# Thomas Watson on Sinning With the Multitude



## VirginiaHuguenot (Sep 21, 2008)

Thomas Watson, Sermon preached on August 17, 1662:



> Think not the better of sin because it is in fashion. Think not the better of impiety and ungodliness, because most walk in those crooked ways. Multitude is a foolish argument. Multitude doth not argue the goodness of a thing. The devil's name is legion, that signifieth a multitude. Hell-road is this day full of travellers. Esteem not the better of sin, because most go this way. Do we think better of the plague, because it is common? The plea of a multitude, will not hold at God's bar, when God shall ask, Why did you profane my sabbath? why were you drunk? why did you break your oath? To say then, Lord, because most men did so, will be a poor plea. God will say to you then, seeing you have sinned with the multitude, you shall now go to hell with the multitude. I beseech you, as you tender your souls, walk antipodes to the corruptions of the times. If you are living fish, swim against the stream, dead fish swim down the stream, Ephes. v. 11. "Have no fellowship with the unfruitful works of darkness, but rather reprove them."


----------



## Quickened (Sep 21, 2008)

Thats a fitting quote andrew!
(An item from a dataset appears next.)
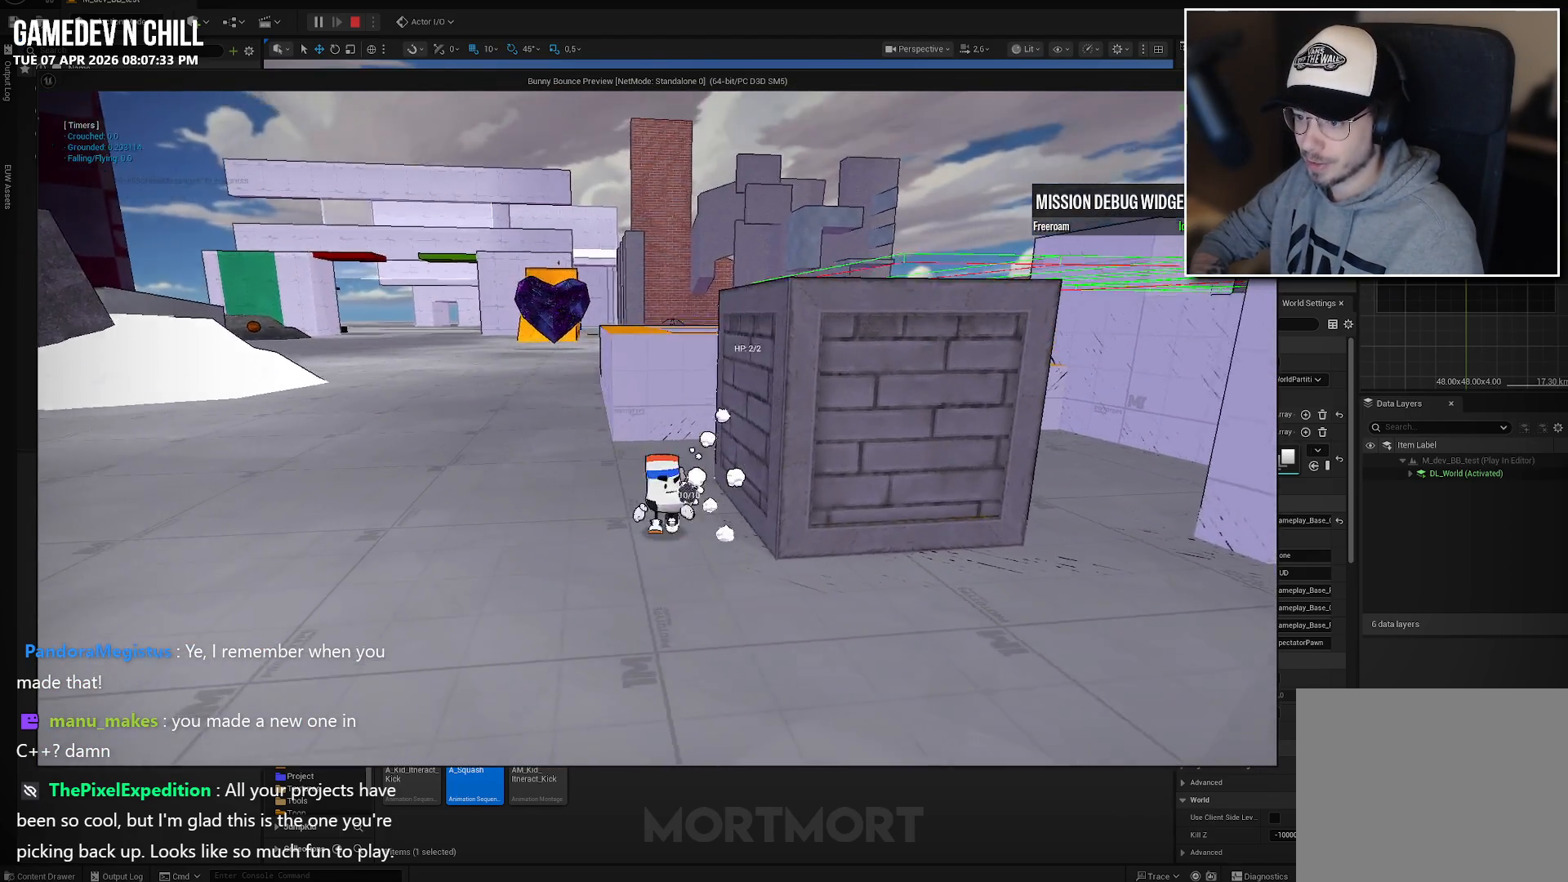
{"buttons": ["L2"], "left_stick": "center", "right_stick": "up-left", "events": [[117, "left_stick", "down"], [117, "right_stick", "left"], [183, "right_stick", "center"], [250, "left_stick", "center"], [400, "L2", "down"], [467, "right_stick", "up-left"]]}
Where did you find this quote?


----------



## VirginiaHuguenot (Sep 21, 2008)

Quickened said:


> Thats a fitting quote andrew! Where did you find this quote?



Indeed! It is found in _Farewell Sermons of Some of the Most Eminent of the Nonconformist Ministers_, p. 203.

Links and Downloads Manager - Preaching - Farewell Sermons of Some of the Most Eminent of the Nonconformist Ministers - The PuritanBoard


----------



## Pilgrim72 (Sep 21, 2008)

Awesome! Thanks!!!


----------